Input data →
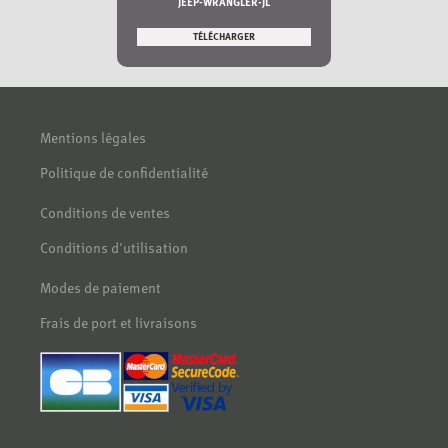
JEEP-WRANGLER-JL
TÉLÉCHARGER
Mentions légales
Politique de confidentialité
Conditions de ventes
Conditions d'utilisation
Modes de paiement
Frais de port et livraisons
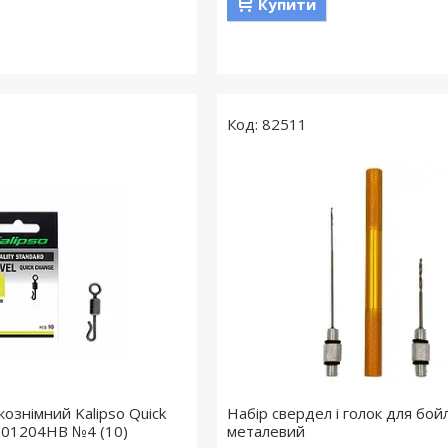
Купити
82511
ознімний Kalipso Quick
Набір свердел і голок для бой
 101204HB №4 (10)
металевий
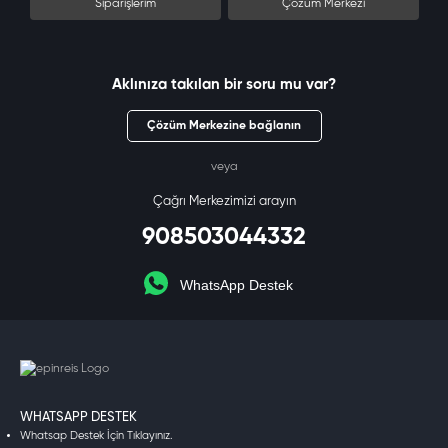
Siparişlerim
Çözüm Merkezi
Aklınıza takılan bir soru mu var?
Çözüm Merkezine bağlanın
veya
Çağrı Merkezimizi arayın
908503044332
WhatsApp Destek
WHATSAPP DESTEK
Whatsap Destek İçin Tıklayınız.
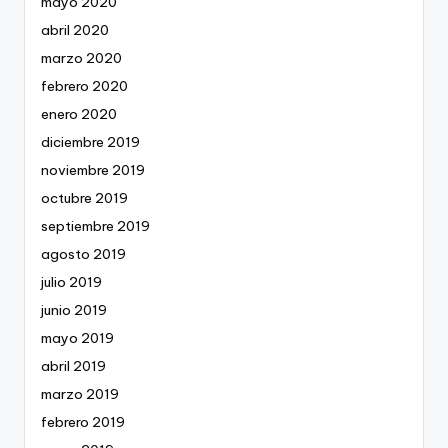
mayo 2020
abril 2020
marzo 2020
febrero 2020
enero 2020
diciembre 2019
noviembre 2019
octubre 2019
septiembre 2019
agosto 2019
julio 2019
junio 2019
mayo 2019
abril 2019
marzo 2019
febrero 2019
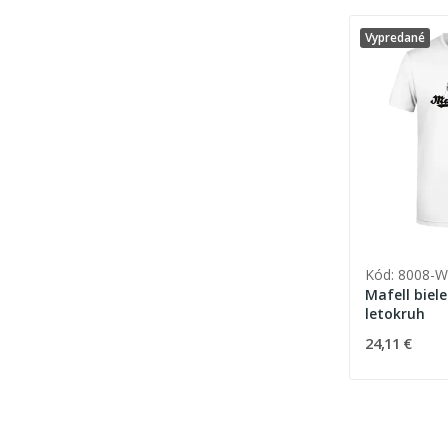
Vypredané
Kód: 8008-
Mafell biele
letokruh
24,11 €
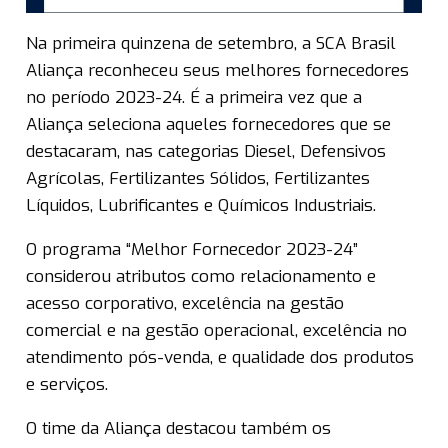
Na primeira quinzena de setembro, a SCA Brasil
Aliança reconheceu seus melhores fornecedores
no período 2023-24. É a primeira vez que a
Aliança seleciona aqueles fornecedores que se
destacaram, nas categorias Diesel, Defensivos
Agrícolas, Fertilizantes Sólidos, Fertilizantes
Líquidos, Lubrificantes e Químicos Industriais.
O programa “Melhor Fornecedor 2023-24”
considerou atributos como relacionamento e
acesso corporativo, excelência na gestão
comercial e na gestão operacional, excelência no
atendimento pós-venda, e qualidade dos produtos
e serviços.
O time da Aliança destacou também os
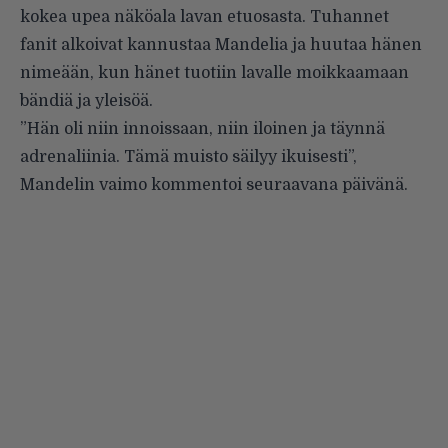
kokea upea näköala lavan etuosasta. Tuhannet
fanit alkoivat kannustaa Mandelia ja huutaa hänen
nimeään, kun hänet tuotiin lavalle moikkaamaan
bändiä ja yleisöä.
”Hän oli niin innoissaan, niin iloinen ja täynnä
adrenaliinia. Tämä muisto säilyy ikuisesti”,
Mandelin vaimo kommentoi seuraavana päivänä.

Task requirements → Output only the lines running from the top of the data above to the line with "febrero 2019", inclusive, word for word and without pictures.

Your solution →
JEEP-WRANGLER-JL
TÉLÉCHARGER
Mentions légales
Politique de confidentialité
Conditions de ventes
Conditions d'utilisation
Modes de paiement
Frais de port et livraisons
Купити
82511
ознімний Kalipso Quick
Набір свердел і голок для бой
 101204HB №4 (10)
металевий
Siparişlerim
Çözüm Merkezi
Aklınıza takılan bir soru mu var?
Çözüm Merkezine bağlanın
veya
Çağrı Merkezimizi arayın
908503044332
WhatsApp Destek
WHATSAPP DESTEK
Whatsap Destek İçin Tıklayınız.
mayo 2020
abril 2020
marzo 2020
febrero 2020
enero 2020
diciembre 2019
noviembre 2019
octubre 2019
septiembre 2019
agosto 2019
julio 2019
junio 2019
mayo 2019
abril 2019
marzo 2019
febrero 2019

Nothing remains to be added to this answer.